大社高が早実との3回戦、延長11回の死闘を制して準々決勝進出。島根の公立勢では和田毅[ソフトバンク]を擁した1998年の浜田高以来だ[写真=宮原和也]


 一方、早実の「粘り」も、見ごたえ十分でした。西東京大会では初戦(3回戦)から苦しみましたが、公式戦を重ねるごとに、チーム力が上がってきた印象があります。甲子園でも相手に先制されても「耐える力」が身に付いた。その象徴が2年生エース・中村心大投手です。鶴岡東高との2回戦では延長10回、1対0で完封。大社高との3回戦でも、味方の守備のミスで失点して以降も我慢するスタイルが浸透し、地方大会とは別のチームになりました。9回裏。同点とされ、なおも一死二、三塁という絶体絶命のピンチで早実・和泉実監督が決断した「内野5人シフト」。「何が何でも、1点を防ぐ」という執念を見ました。11回裏に力尽きましたが、OBとしても後輩たちが頼もしく見え、誇らしいゲームでした。

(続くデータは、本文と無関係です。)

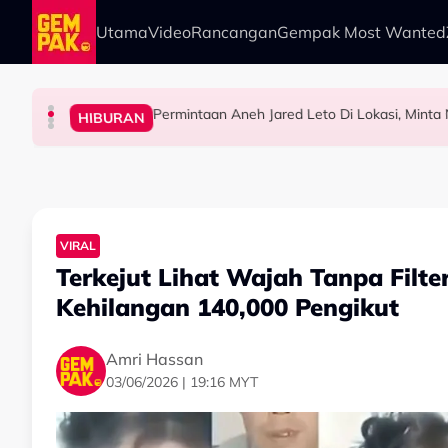
Skip to main content
Utama
Video
Rancangan
Gempak Most Wanted
Permintaan Aneh Jared Leto Di Lokasi, Minta
BERITA
HIBURAN
HIBURAN
HIBURAN
Tertelan Serpihan Lidi Sate, Wanita Saman Singa
Pernah Hidup Miskin Tegar, A$AP Bayar Sew
“Jangan Meroyan,Mer
VIRAL
Terkejut Lihat Wajah Tanpa Filter
Kehilangan 140,000 Pengikut
Amri Hassan
03/06/2026 | 19:16 MYT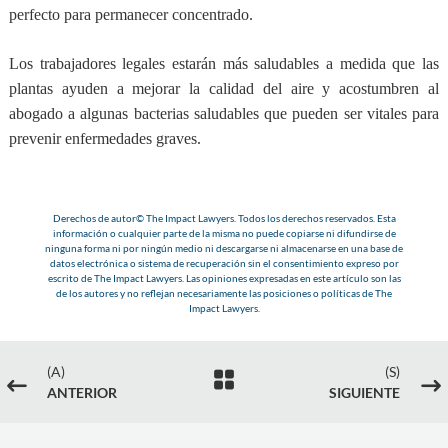
perfecto para permanecer concentrado.
Los trabajadores legales estarán más saludables a medida que las
plantas ayuden a mejorar la calidad del aire y acostumbren al
abogado a algunas bacterias saludables que pueden ser vitales para
prevenir enfermedades graves.
Derechos de autor© The Impact Lawyers. Todos los derechos reservados. Esta
información o cualquier parte de la misma no puede copiarse ni difundirse de
ninguna forma ni por ningún medio ni descargarse ni almacenarse en una base de
datos electrónica o sistema de recuperación sin el consentimiento expreso por
escrito de The Impact Lawyers. Las opiniones expresadas en este artículo son las
de los autores y no reflejan necesariamente las posiciones o políticas de The
Impact Lawyers.
(A)
(S)

#
$
ANTERIOR
SIGUIENTE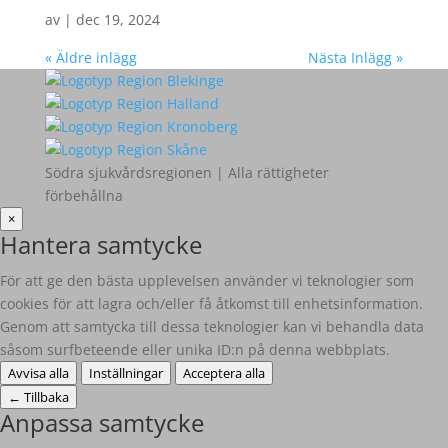
av
|
dec 19, 2024
« Äldre inlägg
Nästa Inlägg »
Södra sjukvårdsregionen | Alla rättigheter
förbehållna
×
Hantera samtycke
För att ge den bästa upplevelsen använder vi teknologier som
cookies för att lagra och/eller få åtkomst till enhetsinformation.
Genom att samtycka till dessa teknologier kan vi behandla data
såsom surfbeteende eller unika ID:n på denna webbplats.
Avvisa alla
Inställningar
Acceptera alla
←
Tillbaka
Anpassa samtycke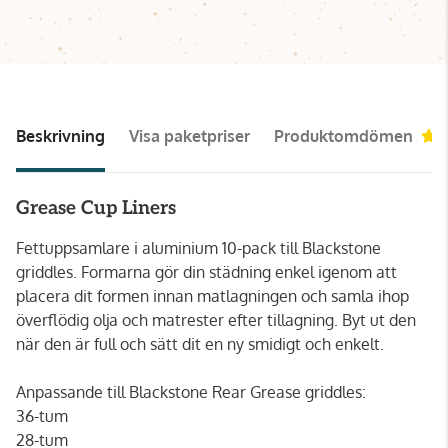
Beskrivning
Visa paketpriser
Produktomdömen
Grease Cup Liners
Fettuppsamlare i aluminium 10-pack till Blackstone
griddles. Formarna gör din städning enkel igenom att
placera dit formen innan matlagningen och samla ihop
överflödig olja och matrester efter tillagning. Byt ut den
när den är full och sätt dit en ny smidigt och enkelt.
Anpassande till Blackstone Rear Grease griddles:
36-tum
28-tum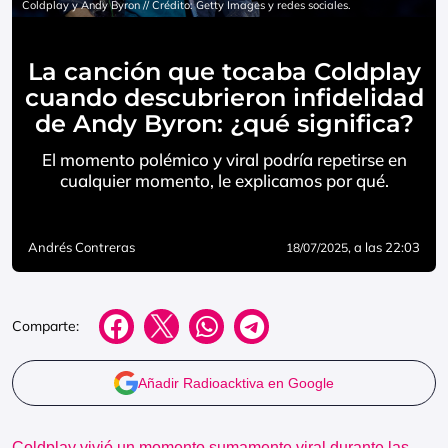
Coldplay y Andy Byron // Crédito: Getty Images y redes sociales.
La canción que tocaba Coldplay
cuando descubrieron infidelidad
de Andy Byron: ¿qué significa?
El momento polémico y viral podría repetirse en
cualquier momento, le explicamos por qué.
Andrés Contreras
, a las 22:03
18/07/2025
Comparte:
Añadir Radioacktiva en Google
Coldplay vivió un momento sumamente viral durante las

 今夏は阪神甲子園球場が誕生して100年。今後もあこがれの「聖地」であり、高校生が心身とも成長する場であり続けることを願うばかりです。

PROFILE
あらき・だいすけ●1964年5月6日生まれ。東京都出身。右投右打。早実では1年夏の甲子園に出場し、準優勝の原動力となり「大ちゃんフィーバー」を巻き起こす。3年夏まで5季連続出場を果たし、通算12勝5敗。83年ドラフト1位でヤクルトに入団。96年に横浜に移籍し、現役引退。NPB通算180試合、39勝49敗2S、防御率4.80。西武、ヤクルトのほか、21年まで4シーズン日本ハムでの二軍監督、コーチを歴任し、現在は野球解説者。24年5月22日に城西国際大のコーチ就任。